Hayallerinizin peşinden gidin!
Beş yıl kadar önce bir fotoğraf gördüm. İsmini hiç duymadığım Güney İspanya’da Jerez de la Frontera şehrinden Ciegos Sokağı... O zaman ne gazete ne dergi yazılarım vardı. Sonunda gezgin ruhum beni oraya götürdü. Bir ‘sherry’ (İspanyol şarabı) fabrikasının arazisi içinde bulunan sokakta 1.5 saatlik tur sırasında 10 dakika kadar kalabildim. Rüya gibiydi. Jerez’e sırf bu sokak için geldim. Bütün seyahatte o kadar yer arasından en çok buraya varmayı heyecanla ve sabırsızlıkla bekledim.
Büyülü Sevilla
Gitmeden önce dersinizi çalışmazsanız, Sevilla’da geçireceğiniz zaman hem yetmez hem de gezdiğiniz yerlerden pek bir şey anlamazsınız. Bütün gün durmadan yağan yağmura rağmen sabah turumuza İspanyol Meydanı’ndan başladık. Amerika Meydanı ve Altın Kule, Valencia’lı ünlü mimar Santiago Calatrava’nın tasarladığı Alamillo Köprüsü, Kristof Kolomb Anıtı, çatısı arı kovanına benzeyen Metropol Parasol mutlaka görmeniz gereken yerler arasında. Dünyanın en büyük gotik kilisesi Sevilla Katedrali ve Granada’da bulunan El Hamra Sarayı’ndan etkilenerek yapılan Alkazar Sarayı da listenizde olmalı. Müze Meydanı’nda Murillo Heykeli’nin etrafını saran ‘Jacaranda Ağaçları’nı dakikalarca fotoğraflamaya doyamadım. Gezmekten yorulunca Alfonso XIII Oteli’nde Arap-İspanyol melezi dekorasyonu seyrederek içki molası verin. Burada tapas’ların en lezzetlilerinin Bodequita Casablanca’da olduğuna karar verdik. İçeride rastladığımız Sevilla Türk Konsolosu da doğru yerde olduğumuzu söyledi.

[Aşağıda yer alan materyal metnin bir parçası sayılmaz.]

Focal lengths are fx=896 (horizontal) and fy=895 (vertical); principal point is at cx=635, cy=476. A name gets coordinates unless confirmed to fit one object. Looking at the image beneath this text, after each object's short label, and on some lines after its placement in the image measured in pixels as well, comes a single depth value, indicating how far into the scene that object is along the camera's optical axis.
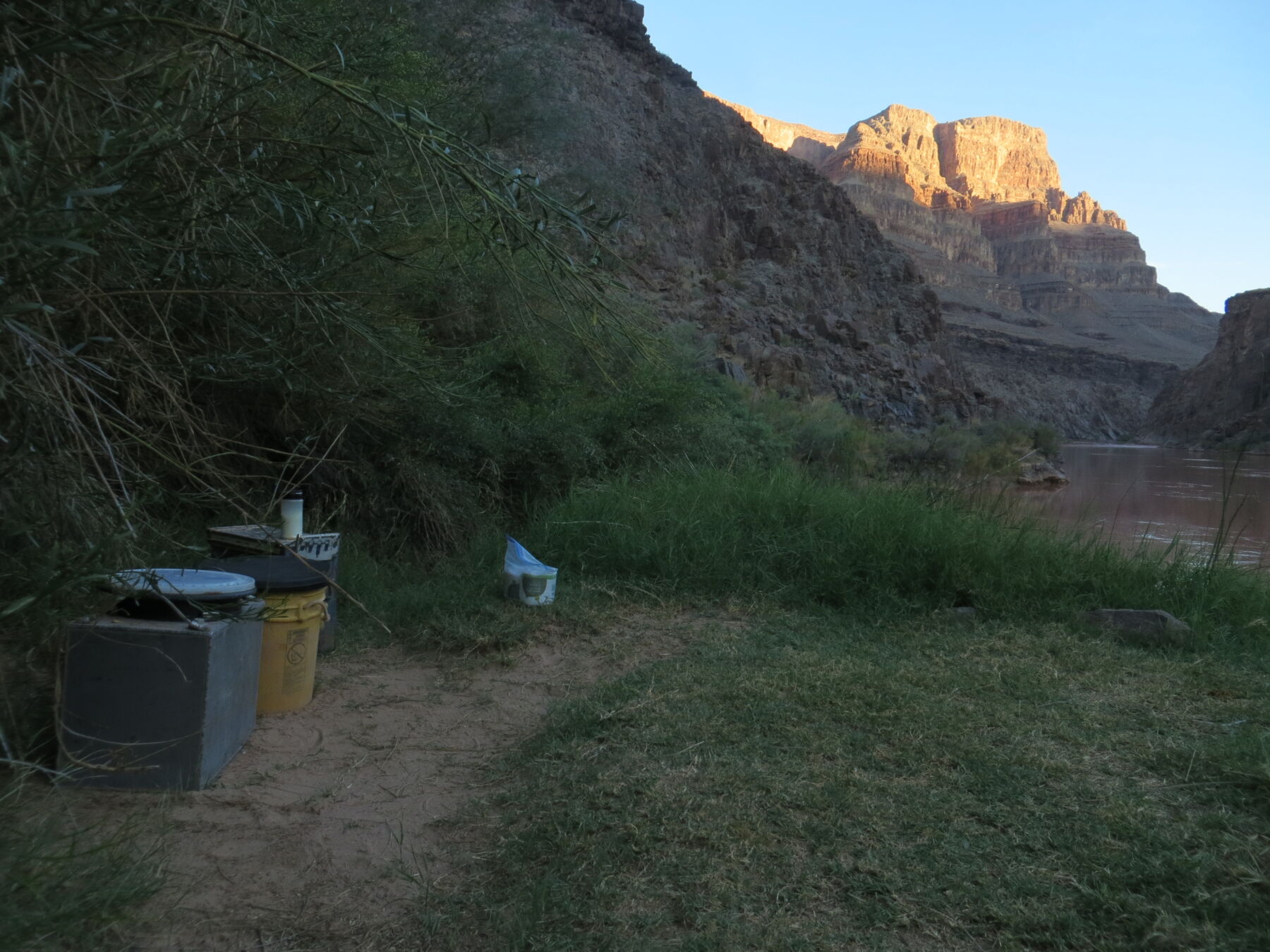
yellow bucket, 3.87
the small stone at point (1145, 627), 5.01
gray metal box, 3.00
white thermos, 4.61
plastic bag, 5.54
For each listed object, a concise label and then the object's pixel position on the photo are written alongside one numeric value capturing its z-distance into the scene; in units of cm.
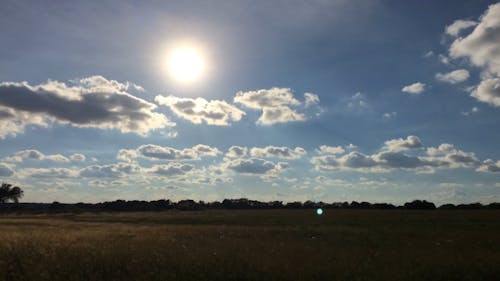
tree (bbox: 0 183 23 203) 16338
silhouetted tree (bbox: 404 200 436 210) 11469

Dinlerin buluştuğu şehiri Cordoba
Sevilla’dan ayrılıp 130 km. uzaklıkta ‘Endülüs’ün mücevheri’ Cordoba’ya varıyoruz. Romalılar ardından Müslümanların etkisi büyüleyici mimarisi ve dolambaçlı yollarında fazlasıyla hissediliyor. Gotik, Barok ve İslam mimari etkilerini taşıyan Mezquita Cordoba Camii, 13. yüzyılda inşa edilen gösterişli Alkazar Sarayı, şehrin en güzel meydanlarından Plaza Corredera, UNESCO Dünya Mirası Listesi’nde olan Musevi Mahallesi görülecek yerler arasında. Cordoba’da tüm Endülüs’ün en güzel otellerinden biri olan NH Collection Amistad’da kaldık.
Granada deyince El Hamra Sarayı
İslam mimarisinin ulaşabileceği en yüksek noktalardan biri olarak gösterilen El Hamra Sarayı 1232 yılında Granada’ da inşa edilmiş. Kırmızı anlamına gelen ismini I. Muhammed’in sakallarından aldığı söyleniyor. 1984 yılında UNESCO Dünya Mirası Listesi’ne giren saray; Generalife, Alcazaba, Partal ve Nasrid Sarayı bölümlerinden oluşuyor. Doğal çevre ile uyumlu granit taşı yapısı, süslemeleri, bahçe ve havuzları sayesinde kendinizi masal diyarına girmiş gibi hissediyorsunuz. Gitmeden haftalar önce biletlerinizi (Yaklaşık 75 lira) internetten almayı unutmayın.